_Prompt:_ From the line that includes "nose: (210, 257)" to the last line of the records that follow, copy every line exactly and nothing more, omitting pictures.
-- Entries provided follows --
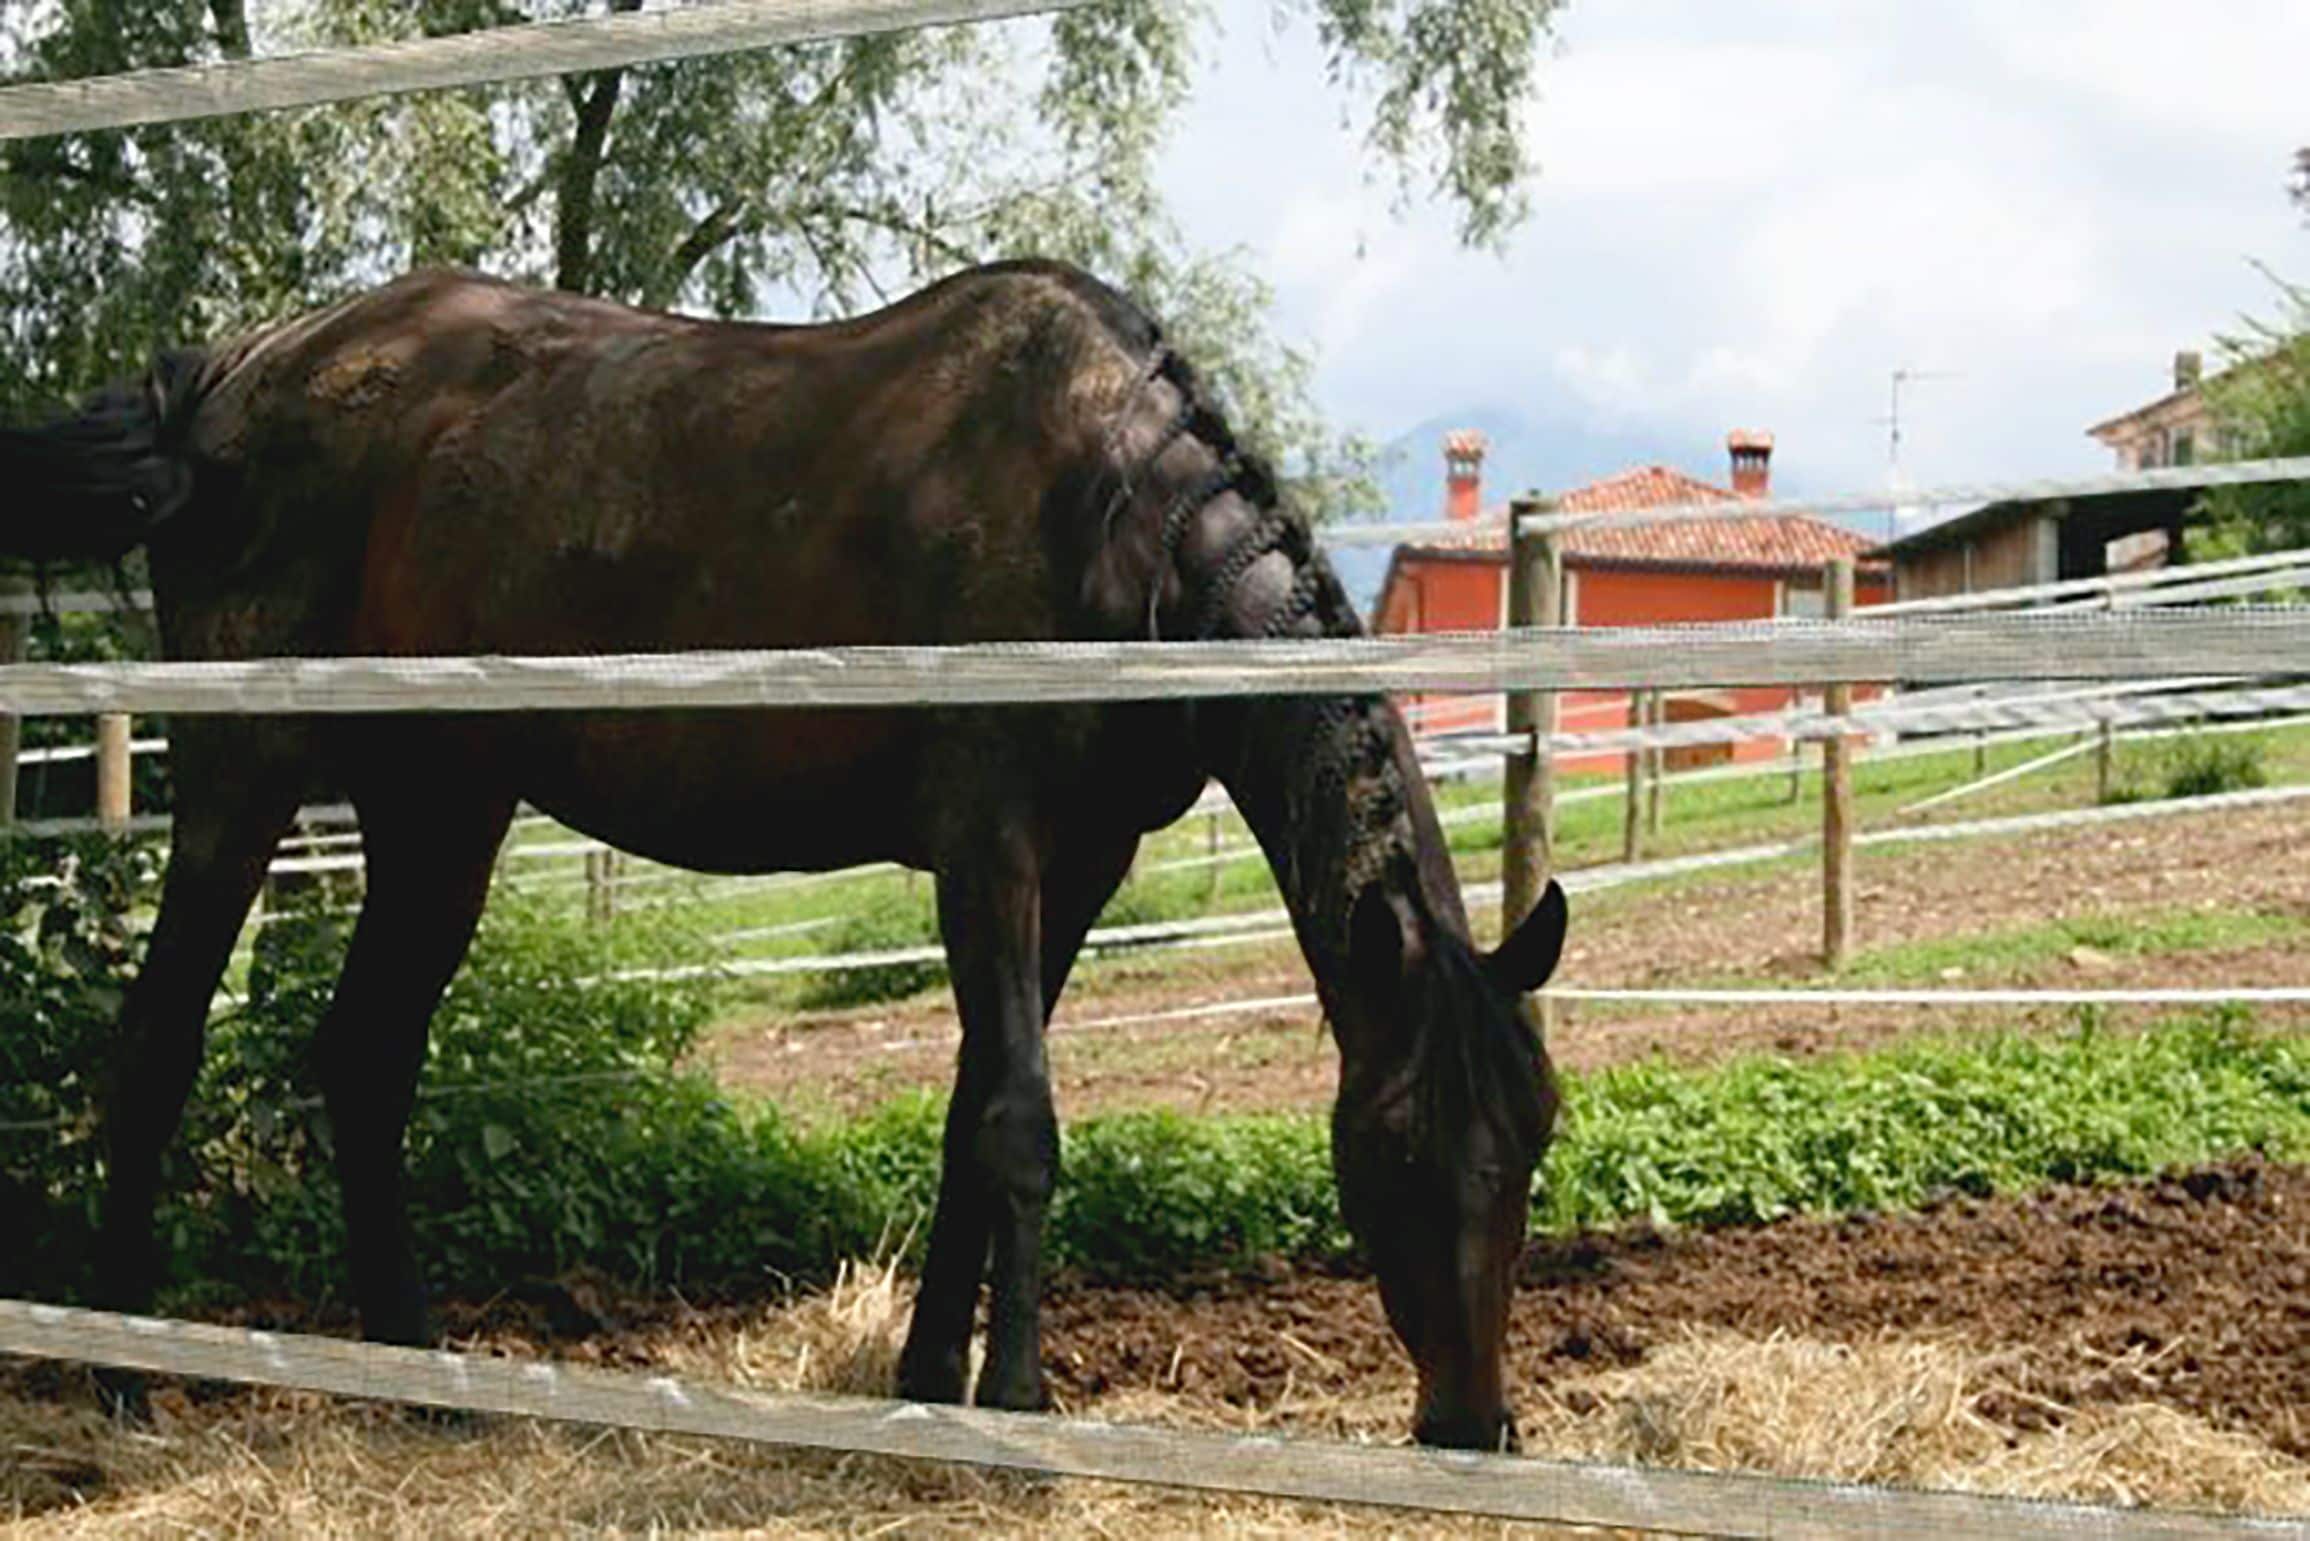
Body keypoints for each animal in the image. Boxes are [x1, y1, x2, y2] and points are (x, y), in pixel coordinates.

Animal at [0, 260, 1567, 1450]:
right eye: (1393, 1142)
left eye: (1535, 1136)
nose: (1469, 1426)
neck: (1113, 521)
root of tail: (220, 381)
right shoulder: (987, 843)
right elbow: (1018, 1121)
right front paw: (1017, 1398)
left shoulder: (1078, 868)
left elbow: (969, 1116)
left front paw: (933, 1382)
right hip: (247, 774)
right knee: (158, 1043)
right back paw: (128, 1380)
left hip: (441, 808)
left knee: (364, 1057)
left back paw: (422, 1374)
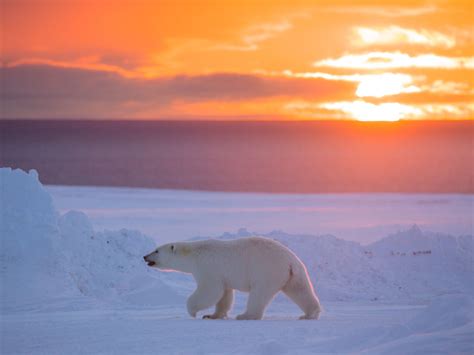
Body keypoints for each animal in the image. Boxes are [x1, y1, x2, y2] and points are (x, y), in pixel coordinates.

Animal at [143, 238, 322, 322]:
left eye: (156, 250)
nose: (145, 256)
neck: (193, 254)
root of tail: (291, 261)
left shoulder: (208, 267)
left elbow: (210, 290)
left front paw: (192, 311)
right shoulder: (222, 275)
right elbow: (224, 294)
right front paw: (212, 315)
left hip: (266, 270)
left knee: (259, 294)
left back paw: (245, 315)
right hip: (294, 275)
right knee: (300, 290)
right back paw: (309, 314)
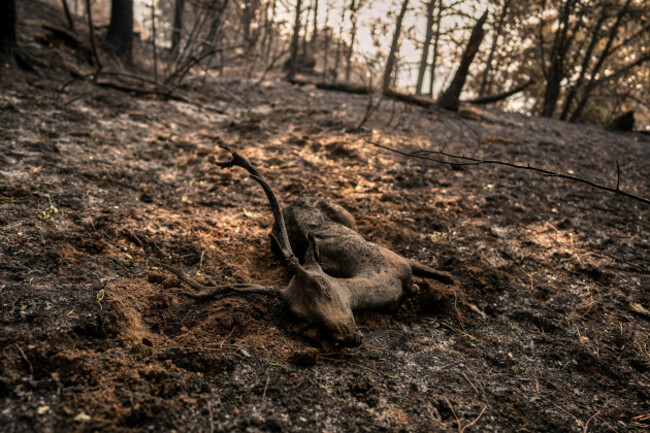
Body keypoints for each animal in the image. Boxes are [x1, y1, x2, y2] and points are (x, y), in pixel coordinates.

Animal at [170, 145, 454, 348]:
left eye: (324, 287)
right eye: (299, 314)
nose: (345, 337)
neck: (387, 278)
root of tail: (295, 200)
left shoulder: (399, 258)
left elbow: (443, 274)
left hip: (346, 213)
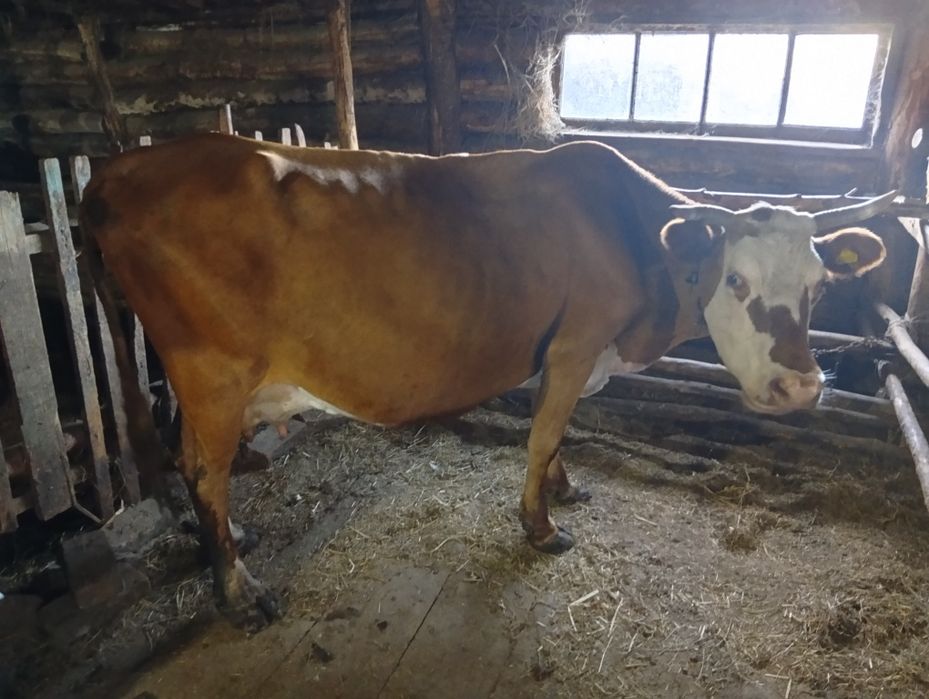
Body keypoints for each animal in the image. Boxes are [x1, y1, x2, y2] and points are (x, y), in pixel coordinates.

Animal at [79, 133, 891, 628]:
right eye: (736, 280)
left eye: (820, 285)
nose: (800, 388)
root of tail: (122, 167)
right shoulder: (573, 345)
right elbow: (542, 435)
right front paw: (541, 526)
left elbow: (563, 435)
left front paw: (566, 488)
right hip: (211, 369)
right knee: (203, 469)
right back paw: (239, 588)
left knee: (192, 462)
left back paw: (227, 542)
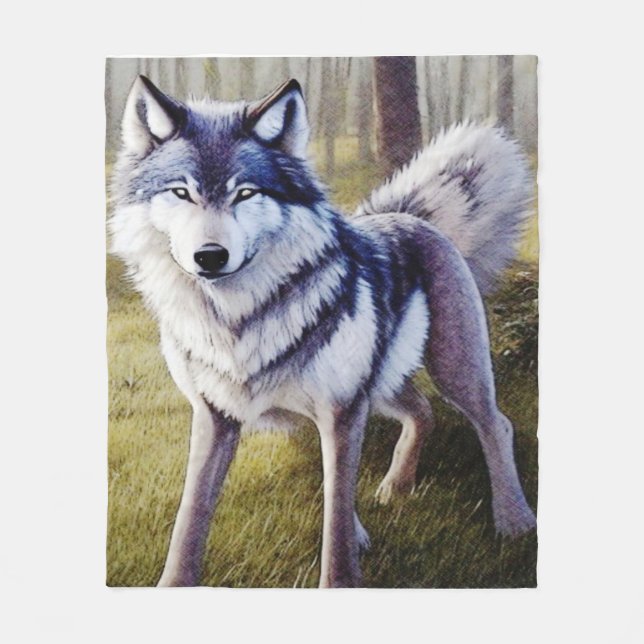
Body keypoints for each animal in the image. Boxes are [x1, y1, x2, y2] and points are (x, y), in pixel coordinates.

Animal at [109, 74, 537, 588]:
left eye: (245, 193)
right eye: (181, 192)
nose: (210, 257)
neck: (239, 321)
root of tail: (409, 216)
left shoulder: (340, 411)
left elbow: (334, 520)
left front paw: (342, 575)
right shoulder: (217, 416)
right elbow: (189, 518)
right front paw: (173, 584)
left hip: (453, 371)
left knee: (496, 424)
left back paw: (514, 520)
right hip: (381, 384)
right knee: (422, 411)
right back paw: (395, 488)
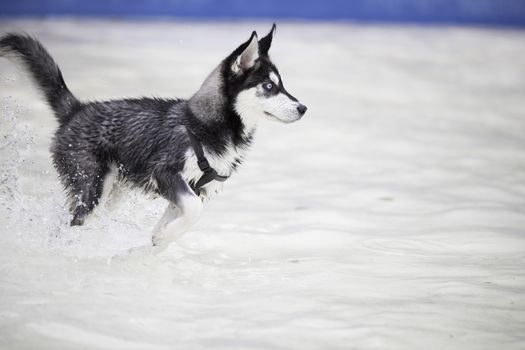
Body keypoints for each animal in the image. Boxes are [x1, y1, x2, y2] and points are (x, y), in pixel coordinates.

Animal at [0, 23, 304, 249]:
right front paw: (161, 237)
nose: (303, 108)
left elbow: (185, 216)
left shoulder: (196, 187)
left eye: (281, 85)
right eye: (268, 86)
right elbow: (194, 211)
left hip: (113, 192)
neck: (204, 126)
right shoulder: (166, 173)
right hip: (91, 187)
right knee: (76, 220)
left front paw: (158, 240)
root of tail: (77, 110)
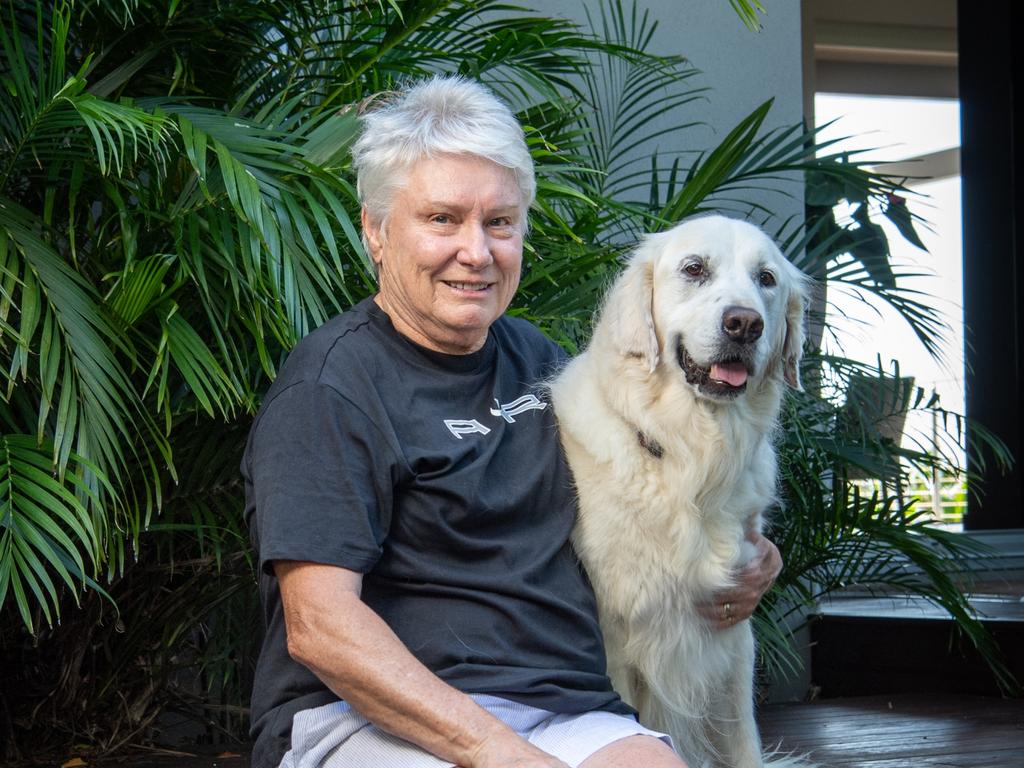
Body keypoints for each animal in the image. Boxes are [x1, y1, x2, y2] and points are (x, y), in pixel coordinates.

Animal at [552, 214, 806, 765]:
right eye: (694, 269)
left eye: (766, 279)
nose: (744, 324)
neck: (690, 457)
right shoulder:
-- Entries provided concluded --
_Response area:_
nose: (210, 257)
neck: (239, 321)
root of tail: (409, 216)
left shoulder: (340, 411)
left elbow: (334, 520)
left front paw: (342, 575)
right shoulder: (217, 416)
right elbow: (189, 518)
right front paw: (173, 584)
left hip: (453, 371)
left knee: (496, 424)
left back paw: (514, 520)
right hip: (381, 384)
right knee: (422, 411)
right back paw: (395, 488)
Body keypoints for each animal in the image. Boxes are [x1, y1, x2, y2] and points are (x, y), in pixel coordinates.

Animal at [0, 23, 304, 249]:
right front paw: (161, 237)
nose: (303, 108)
left elbow: (185, 216)
left shoulder: (196, 187)
left eye: (281, 85)
right eye: (268, 86)
right elbow: (194, 211)
left hip: (113, 192)
neck: (204, 126)
right shoulder: (166, 173)
right hip: (91, 187)
right knee: (76, 220)
left front paw: (158, 240)
root of tail: (77, 110)
Body keypoints for each animal in the image. Boxes are [x1, y1, x2, y2] and points are (x, y), in pixel coordinates.

Animal at [552, 214, 806, 765]:
right eye: (694, 269)
left eye: (766, 279)
nose: (744, 324)
neck: (690, 457)
right shoulder:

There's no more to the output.